▸ **DATA FOR REVIEW**
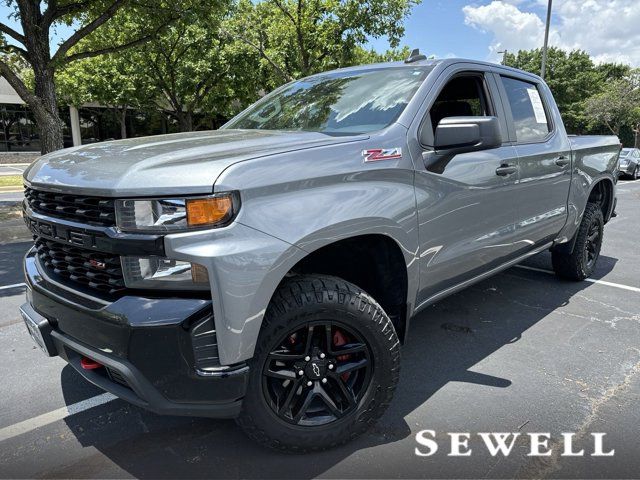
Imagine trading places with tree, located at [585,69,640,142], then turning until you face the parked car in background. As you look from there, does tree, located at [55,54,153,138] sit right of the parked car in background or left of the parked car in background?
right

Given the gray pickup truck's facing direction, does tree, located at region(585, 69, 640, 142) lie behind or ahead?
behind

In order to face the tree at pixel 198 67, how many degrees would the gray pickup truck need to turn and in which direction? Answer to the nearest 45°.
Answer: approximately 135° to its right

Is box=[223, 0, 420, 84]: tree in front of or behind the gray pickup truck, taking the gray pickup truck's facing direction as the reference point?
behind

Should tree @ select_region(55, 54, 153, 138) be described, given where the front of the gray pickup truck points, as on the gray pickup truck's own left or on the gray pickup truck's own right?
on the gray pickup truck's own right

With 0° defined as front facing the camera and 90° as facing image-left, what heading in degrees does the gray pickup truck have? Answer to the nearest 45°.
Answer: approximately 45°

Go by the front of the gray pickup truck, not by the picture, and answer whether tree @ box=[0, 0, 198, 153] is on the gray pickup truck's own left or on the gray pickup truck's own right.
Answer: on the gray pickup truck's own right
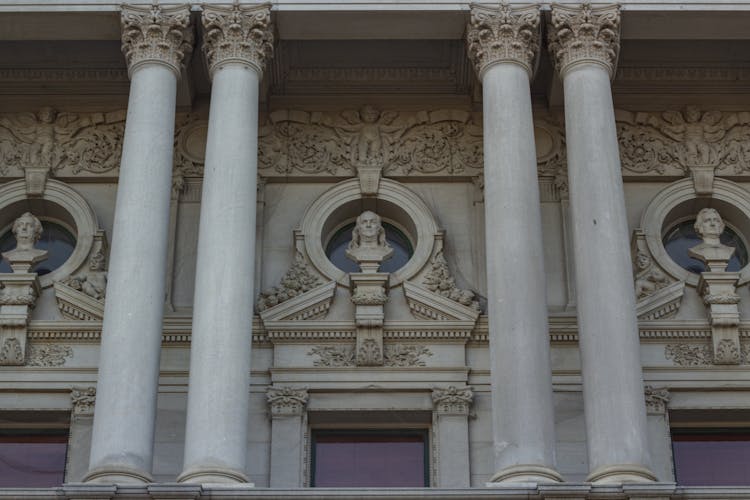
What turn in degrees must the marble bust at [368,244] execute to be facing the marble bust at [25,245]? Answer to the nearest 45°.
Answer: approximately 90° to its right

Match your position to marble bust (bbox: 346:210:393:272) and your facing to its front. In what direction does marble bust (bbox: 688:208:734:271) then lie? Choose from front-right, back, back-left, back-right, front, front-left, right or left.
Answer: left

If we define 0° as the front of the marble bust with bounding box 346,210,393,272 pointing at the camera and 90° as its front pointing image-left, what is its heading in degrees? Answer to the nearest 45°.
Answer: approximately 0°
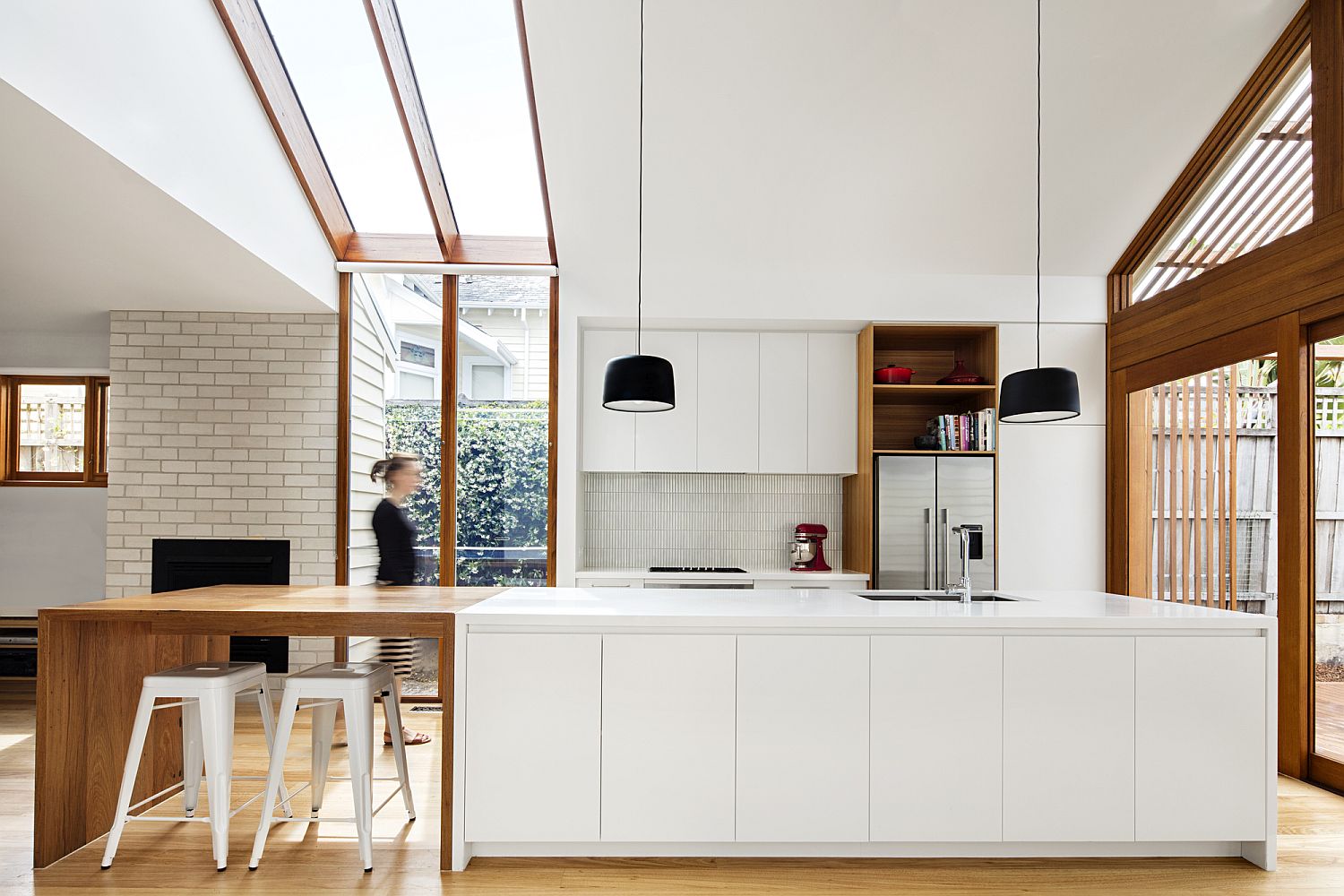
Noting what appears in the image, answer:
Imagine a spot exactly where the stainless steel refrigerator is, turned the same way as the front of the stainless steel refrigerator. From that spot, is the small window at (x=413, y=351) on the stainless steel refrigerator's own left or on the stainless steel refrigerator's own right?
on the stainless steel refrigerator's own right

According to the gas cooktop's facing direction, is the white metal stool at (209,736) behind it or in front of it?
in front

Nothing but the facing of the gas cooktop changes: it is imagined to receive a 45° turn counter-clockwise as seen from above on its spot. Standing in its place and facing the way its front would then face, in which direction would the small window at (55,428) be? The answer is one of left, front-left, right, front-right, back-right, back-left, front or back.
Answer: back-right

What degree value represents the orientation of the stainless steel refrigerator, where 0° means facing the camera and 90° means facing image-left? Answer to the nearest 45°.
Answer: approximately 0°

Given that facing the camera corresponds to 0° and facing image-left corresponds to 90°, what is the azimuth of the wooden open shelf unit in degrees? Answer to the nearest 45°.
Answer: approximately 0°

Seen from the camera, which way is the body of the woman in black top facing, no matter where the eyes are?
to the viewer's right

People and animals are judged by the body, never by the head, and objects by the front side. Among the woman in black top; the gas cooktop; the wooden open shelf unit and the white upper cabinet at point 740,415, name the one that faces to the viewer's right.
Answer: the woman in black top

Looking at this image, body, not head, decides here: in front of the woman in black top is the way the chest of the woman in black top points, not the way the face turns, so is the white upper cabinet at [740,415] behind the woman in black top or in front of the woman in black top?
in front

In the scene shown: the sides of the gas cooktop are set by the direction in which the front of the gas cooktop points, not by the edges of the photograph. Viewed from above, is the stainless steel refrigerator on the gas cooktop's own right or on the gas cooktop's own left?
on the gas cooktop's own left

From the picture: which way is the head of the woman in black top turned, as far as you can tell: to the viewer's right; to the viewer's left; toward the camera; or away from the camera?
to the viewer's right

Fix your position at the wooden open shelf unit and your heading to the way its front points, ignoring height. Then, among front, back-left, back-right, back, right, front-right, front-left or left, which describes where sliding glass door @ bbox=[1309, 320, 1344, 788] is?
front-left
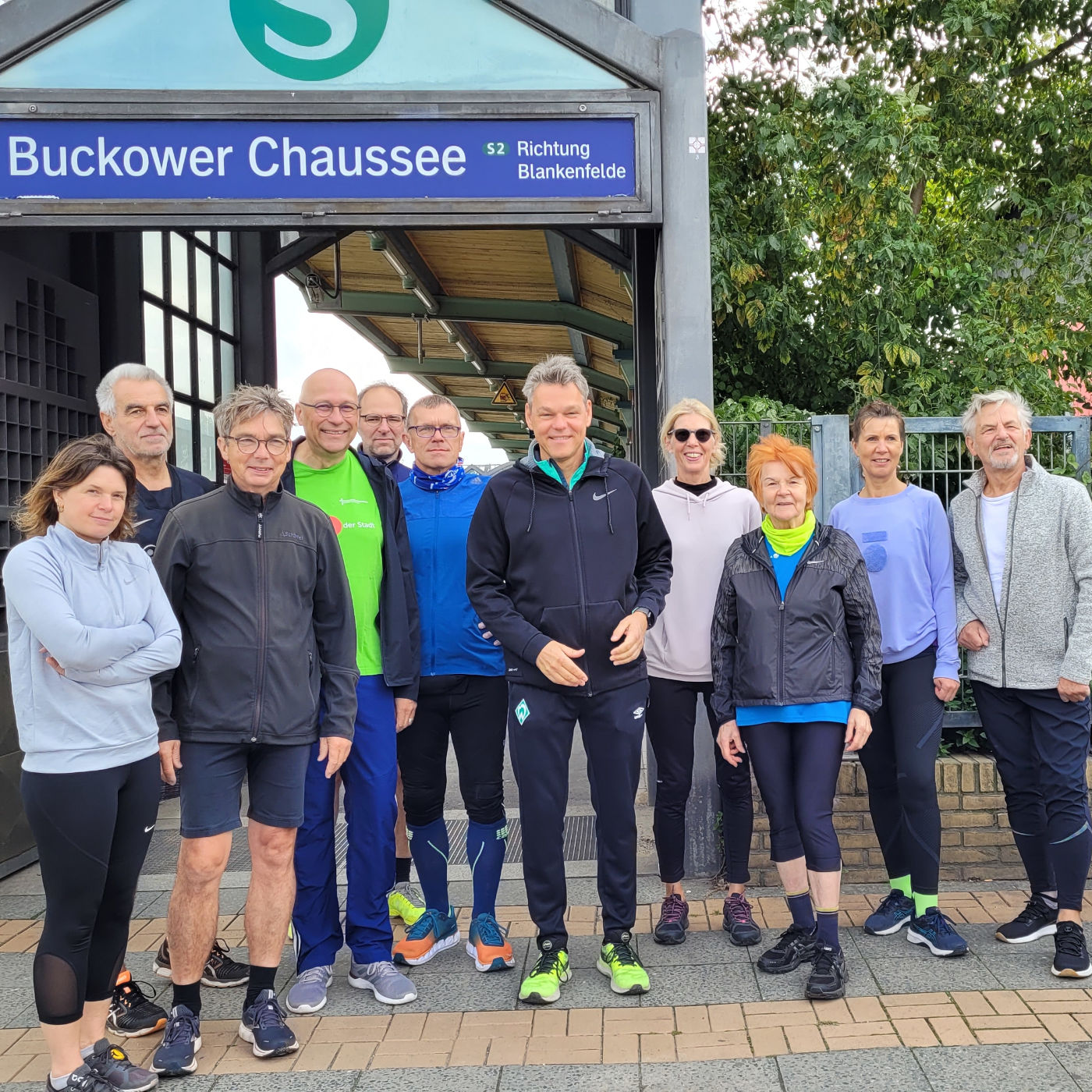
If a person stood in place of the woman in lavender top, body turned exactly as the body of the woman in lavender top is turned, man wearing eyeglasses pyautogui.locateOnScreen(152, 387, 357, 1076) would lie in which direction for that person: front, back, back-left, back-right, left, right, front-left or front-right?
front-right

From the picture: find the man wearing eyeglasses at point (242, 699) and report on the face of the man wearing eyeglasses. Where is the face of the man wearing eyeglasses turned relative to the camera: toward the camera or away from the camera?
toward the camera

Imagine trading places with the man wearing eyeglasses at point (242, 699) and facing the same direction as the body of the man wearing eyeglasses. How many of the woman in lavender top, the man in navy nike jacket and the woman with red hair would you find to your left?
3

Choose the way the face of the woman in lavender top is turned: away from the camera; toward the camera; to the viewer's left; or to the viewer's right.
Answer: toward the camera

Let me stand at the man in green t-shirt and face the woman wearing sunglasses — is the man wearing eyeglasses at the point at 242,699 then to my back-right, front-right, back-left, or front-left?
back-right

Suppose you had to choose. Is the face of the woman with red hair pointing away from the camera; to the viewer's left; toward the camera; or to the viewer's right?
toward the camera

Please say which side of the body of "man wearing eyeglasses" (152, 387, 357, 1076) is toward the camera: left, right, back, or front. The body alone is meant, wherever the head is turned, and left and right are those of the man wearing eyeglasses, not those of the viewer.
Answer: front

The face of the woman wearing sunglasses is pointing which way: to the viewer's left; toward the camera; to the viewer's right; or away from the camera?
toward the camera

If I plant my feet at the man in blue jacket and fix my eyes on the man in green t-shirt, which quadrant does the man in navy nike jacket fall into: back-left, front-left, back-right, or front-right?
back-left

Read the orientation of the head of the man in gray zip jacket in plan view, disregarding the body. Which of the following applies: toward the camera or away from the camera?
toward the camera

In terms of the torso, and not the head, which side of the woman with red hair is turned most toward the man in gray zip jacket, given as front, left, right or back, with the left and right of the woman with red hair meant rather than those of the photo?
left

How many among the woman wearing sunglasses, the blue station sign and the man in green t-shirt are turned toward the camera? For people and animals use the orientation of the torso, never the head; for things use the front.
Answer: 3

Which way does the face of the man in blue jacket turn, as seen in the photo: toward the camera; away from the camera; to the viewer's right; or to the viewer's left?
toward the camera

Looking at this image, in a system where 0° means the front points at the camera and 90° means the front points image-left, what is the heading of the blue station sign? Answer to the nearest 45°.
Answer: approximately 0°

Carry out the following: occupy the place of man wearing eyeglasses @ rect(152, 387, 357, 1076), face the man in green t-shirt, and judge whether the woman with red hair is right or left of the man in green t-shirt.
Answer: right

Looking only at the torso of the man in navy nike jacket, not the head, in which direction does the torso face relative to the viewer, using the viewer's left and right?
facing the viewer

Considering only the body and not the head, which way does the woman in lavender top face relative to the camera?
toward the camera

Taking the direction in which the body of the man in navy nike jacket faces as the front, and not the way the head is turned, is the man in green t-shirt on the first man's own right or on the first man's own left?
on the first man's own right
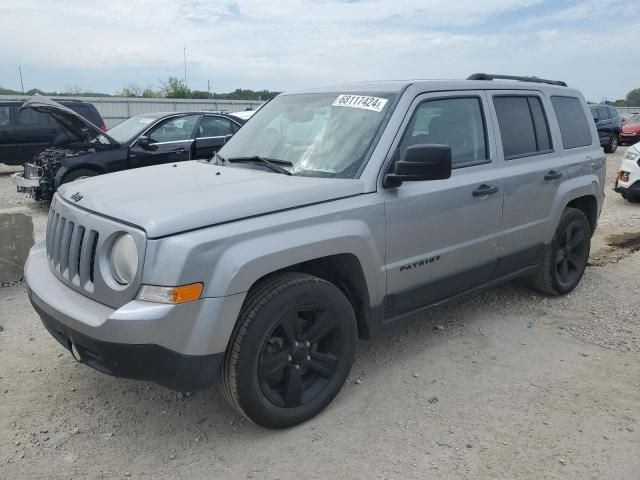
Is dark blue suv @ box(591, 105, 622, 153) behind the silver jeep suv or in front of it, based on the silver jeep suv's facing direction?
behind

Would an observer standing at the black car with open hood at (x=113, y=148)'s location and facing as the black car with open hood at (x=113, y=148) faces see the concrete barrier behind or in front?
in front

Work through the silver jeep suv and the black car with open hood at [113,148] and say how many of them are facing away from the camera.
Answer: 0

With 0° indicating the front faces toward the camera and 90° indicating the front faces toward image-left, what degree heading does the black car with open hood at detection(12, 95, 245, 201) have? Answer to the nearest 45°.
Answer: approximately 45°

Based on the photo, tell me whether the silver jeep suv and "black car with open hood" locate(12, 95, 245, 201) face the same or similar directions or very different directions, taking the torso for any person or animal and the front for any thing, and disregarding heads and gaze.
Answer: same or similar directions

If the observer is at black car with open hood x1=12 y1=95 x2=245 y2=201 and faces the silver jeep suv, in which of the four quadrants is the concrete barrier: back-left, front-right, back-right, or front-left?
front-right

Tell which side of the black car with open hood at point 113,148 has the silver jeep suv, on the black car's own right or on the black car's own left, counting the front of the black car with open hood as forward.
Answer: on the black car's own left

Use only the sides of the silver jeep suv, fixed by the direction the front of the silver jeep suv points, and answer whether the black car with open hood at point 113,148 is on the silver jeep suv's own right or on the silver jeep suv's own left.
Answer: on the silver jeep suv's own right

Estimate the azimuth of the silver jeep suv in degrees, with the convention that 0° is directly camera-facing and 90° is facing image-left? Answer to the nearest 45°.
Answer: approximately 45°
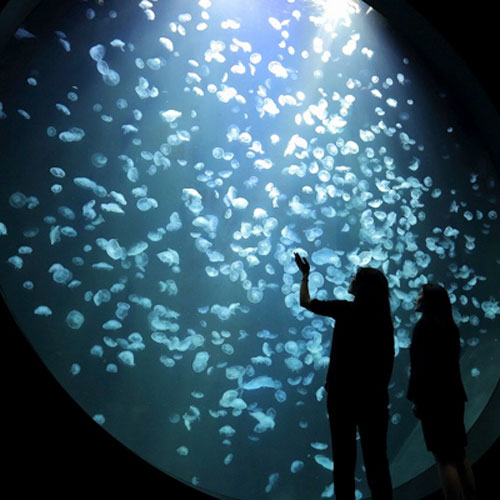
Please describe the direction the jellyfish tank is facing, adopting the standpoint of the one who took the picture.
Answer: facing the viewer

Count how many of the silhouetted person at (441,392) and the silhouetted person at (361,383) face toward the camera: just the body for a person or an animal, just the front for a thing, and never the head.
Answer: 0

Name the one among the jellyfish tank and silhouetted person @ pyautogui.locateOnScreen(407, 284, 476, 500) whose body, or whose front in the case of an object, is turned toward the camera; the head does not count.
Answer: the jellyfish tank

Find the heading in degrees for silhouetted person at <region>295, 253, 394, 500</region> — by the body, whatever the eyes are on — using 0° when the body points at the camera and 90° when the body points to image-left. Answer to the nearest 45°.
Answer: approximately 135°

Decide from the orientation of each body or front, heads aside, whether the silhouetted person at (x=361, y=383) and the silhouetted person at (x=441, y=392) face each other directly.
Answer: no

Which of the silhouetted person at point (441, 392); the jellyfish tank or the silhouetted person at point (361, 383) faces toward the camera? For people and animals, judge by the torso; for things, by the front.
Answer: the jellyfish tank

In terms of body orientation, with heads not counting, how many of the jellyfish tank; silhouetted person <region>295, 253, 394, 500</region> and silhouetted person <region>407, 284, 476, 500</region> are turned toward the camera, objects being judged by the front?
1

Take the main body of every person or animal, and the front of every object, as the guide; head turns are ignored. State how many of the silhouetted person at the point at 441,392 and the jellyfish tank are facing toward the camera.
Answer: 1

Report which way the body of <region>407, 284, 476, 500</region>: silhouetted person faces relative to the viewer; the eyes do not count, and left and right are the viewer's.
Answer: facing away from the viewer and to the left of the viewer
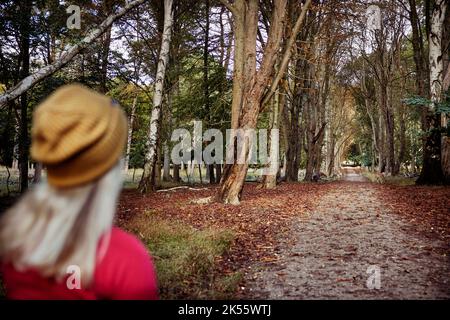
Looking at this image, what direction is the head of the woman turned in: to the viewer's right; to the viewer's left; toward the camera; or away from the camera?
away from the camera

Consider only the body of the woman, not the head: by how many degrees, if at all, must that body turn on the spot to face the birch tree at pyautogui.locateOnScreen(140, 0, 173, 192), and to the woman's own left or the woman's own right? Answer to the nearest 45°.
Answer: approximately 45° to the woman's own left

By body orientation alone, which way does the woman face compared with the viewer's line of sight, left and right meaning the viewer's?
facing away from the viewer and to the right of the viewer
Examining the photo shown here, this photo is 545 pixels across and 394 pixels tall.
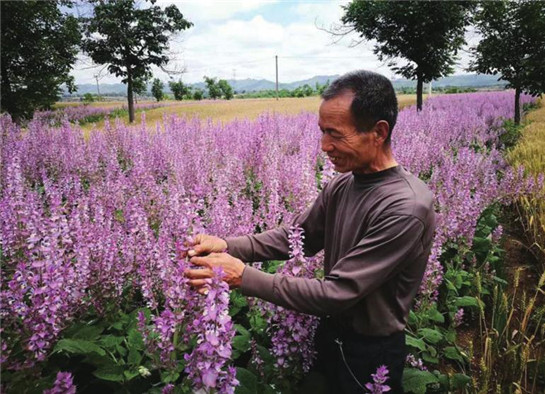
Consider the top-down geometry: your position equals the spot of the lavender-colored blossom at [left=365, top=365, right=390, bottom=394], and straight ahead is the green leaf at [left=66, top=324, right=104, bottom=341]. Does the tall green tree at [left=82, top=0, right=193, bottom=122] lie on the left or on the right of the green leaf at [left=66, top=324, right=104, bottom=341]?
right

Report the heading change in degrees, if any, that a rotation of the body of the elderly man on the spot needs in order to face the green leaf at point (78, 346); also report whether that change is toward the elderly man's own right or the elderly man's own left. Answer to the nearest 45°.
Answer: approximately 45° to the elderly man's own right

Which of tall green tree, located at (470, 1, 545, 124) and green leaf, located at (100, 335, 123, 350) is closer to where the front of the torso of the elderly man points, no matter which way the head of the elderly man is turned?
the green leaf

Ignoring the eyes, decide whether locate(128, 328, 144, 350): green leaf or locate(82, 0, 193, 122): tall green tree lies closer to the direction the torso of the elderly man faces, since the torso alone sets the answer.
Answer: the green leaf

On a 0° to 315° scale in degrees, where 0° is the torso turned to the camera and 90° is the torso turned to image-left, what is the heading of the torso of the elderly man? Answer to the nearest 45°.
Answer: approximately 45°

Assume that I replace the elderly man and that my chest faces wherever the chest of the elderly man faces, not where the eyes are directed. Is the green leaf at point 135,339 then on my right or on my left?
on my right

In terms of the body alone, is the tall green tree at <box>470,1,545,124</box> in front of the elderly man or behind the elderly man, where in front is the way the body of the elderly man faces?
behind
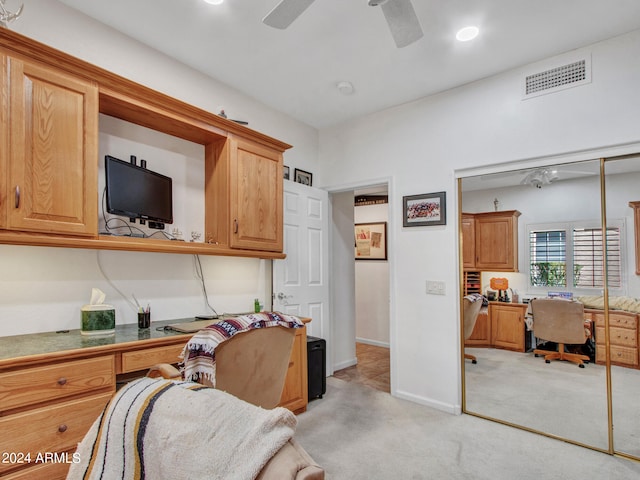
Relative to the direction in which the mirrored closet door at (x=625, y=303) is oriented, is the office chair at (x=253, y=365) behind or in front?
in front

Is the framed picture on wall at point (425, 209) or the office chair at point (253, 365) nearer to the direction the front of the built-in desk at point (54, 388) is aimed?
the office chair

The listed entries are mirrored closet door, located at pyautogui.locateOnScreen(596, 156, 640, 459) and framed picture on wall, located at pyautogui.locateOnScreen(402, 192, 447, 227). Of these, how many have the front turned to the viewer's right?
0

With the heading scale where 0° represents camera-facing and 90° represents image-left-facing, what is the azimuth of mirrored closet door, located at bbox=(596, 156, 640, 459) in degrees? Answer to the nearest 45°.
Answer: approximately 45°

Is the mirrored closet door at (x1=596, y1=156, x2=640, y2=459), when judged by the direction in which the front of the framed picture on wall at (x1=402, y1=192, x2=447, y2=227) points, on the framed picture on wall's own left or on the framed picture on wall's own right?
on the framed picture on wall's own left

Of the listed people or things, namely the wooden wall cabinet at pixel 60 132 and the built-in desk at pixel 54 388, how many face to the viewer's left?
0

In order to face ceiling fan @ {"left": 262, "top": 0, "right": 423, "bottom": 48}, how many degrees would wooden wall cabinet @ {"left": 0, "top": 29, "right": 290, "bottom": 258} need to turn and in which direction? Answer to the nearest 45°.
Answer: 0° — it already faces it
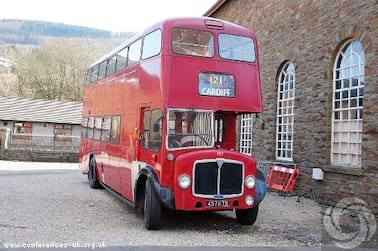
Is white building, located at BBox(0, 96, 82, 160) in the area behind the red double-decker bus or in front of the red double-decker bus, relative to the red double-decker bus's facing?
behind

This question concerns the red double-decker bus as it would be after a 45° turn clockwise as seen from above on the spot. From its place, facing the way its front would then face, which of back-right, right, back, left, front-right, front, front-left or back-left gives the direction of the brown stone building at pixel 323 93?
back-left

▸ **HOW TO COMPLETE THIS TASK**
Exactly as they appear, repeat the lines from the one containing "In order to face ceiling" through the last line of the entries, counting both ends. Pictures stay out.

▸ **RESPONSE TO THIS TASK**
In order to face ceiling fan @ {"left": 262, "top": 0, "right": 423, "bottom": 48}, how many degrees would wooden wall cabinet @ {"left": 0, "top": 29, "right": 290, "bottom": 258} need to turn and in which direction? Answer to the nearest 45°.
Answer: 0° — it already faces it
Is white building, located at BBox(0, 96, 82, 160) in the area behind the red double-decker bus or in front of the red double-decker bus, relative to the red double-decker bus's facing?
behind

This question concerns the red double-decker bus as it would be after a 45° turn clockwise as seen from above on the spot. From its place, facing the way its front would then face, which of back-right, right, back, left, front-right, front, front-left or back-left gives the direction of the brown stone building at pixel 323 93?
back-left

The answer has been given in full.